Reproduce every line in the listing that contains the word "slice".

• Exercise data:
━━━━━━━━━━

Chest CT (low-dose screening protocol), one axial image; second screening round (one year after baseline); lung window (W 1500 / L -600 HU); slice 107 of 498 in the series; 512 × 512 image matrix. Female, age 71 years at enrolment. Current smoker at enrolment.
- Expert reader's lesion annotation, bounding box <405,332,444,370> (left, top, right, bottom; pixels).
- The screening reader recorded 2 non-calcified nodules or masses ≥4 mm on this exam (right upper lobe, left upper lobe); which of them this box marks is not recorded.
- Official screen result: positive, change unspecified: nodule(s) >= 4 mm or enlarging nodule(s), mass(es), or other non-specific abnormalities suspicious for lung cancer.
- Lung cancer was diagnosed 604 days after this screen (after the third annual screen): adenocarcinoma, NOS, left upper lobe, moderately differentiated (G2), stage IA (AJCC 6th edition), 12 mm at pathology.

━━━━━━━━━━

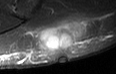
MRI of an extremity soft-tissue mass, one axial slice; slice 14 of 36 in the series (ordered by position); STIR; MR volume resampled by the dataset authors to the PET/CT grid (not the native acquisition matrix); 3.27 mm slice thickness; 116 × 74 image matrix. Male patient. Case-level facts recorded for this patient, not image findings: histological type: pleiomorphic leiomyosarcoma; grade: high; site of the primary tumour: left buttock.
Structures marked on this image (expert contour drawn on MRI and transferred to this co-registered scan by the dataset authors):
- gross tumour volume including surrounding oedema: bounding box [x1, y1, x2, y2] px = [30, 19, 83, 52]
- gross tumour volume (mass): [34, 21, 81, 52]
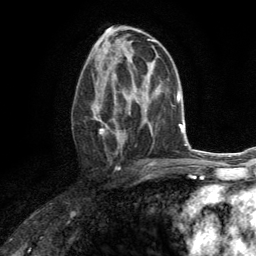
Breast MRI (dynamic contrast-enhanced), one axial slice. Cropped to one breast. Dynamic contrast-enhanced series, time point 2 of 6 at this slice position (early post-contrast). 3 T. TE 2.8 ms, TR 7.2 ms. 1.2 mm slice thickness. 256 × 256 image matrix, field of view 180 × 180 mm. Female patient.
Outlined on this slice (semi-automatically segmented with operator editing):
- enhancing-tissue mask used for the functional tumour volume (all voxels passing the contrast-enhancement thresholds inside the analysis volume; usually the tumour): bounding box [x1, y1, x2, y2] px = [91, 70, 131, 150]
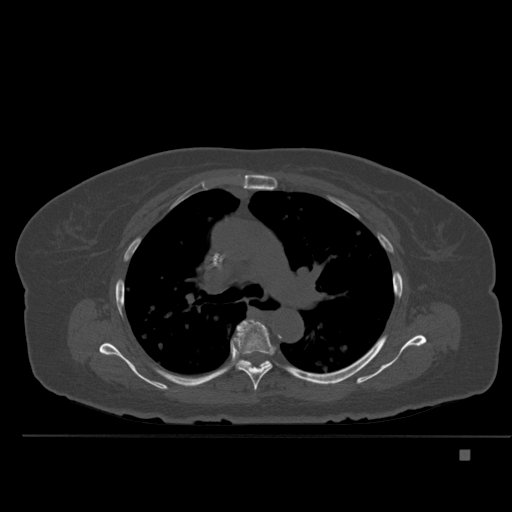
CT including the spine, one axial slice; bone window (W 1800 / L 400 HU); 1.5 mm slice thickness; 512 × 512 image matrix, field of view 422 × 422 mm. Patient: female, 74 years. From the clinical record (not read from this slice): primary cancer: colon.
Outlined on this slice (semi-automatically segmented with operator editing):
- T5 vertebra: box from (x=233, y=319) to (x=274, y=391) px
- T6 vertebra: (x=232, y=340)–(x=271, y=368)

━━━━━━━━━━

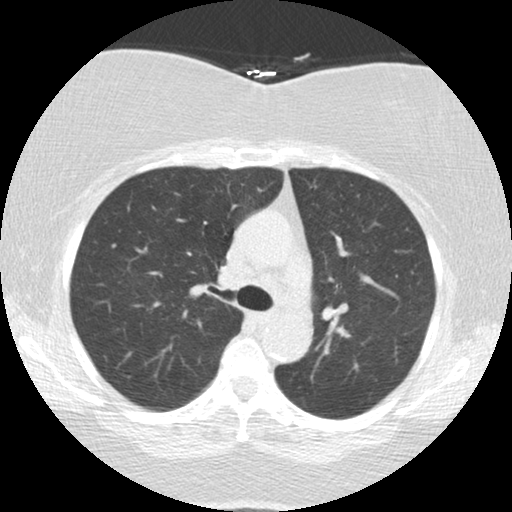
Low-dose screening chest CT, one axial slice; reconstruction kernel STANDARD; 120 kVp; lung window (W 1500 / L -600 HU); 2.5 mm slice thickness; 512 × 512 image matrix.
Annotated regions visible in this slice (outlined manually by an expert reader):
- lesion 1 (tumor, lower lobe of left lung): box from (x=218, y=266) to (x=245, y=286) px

━━━━━━━━━━

• Exercise solution:
Chest CT (low-dose screening protocol), one axial image; second screening round (one year after baseline); lung window (W 1500 / L -600 HU); slice 107 of 498 in the series; 512 × 512 image matrix. Female, age 71 years at enrolment. Current smoker at enrolment.
MRI of an extremity soft-tissue mass, one axial slice; slice 14 of 36 in the series (ordered by position); STIR; MR volume resampled by the dataset authors to the PET/CT grid (not the native acquisition matrix); 3.27 mm slice thickness; 116 × 74 image matrix. Male patient. Case-level facts recorded for this patient, not image findings: histological type: pleiomorphic leiomyosarcoma; grade: high; site of the primary tumour: left buttock.
Breast MRI (dynamic contrast-enhanced), one axial slice. Cropped to one breast. Dynamic contrast-enhanced series, time point 2 of 6 at this slice position (early post-contrast). 3 T. TE 2.8 ms, TR 7.2 ms. 1.2 mm slice thickness. 256 × 256 image matrix, field of view 180 × 180 mm. Female patient.
Outlined on this slice (semi-automatically segmented with operator editing):
CT including the spine, one axial slice; bone window (W 1800 / L 400 HU); 1.5 mm slice thickness; 512 × 512 image matrix, field of view 422 × 422 mm. Patient: female, 74 years. From the clinical record (not read from this slice): primary cancer: colon.
Outlined on this slice (semi-automatically segmented with operator editing):
Low-dose screening chest CT, one axial slice; reconstruction kernel STANDARD; 120 kVp; lung window (W 1500 / L -600 HU); 2.5 mm slice thickness; 512 × 512 image matrix.
Annotated regions visible in this slice (outlined manually by an expert reader):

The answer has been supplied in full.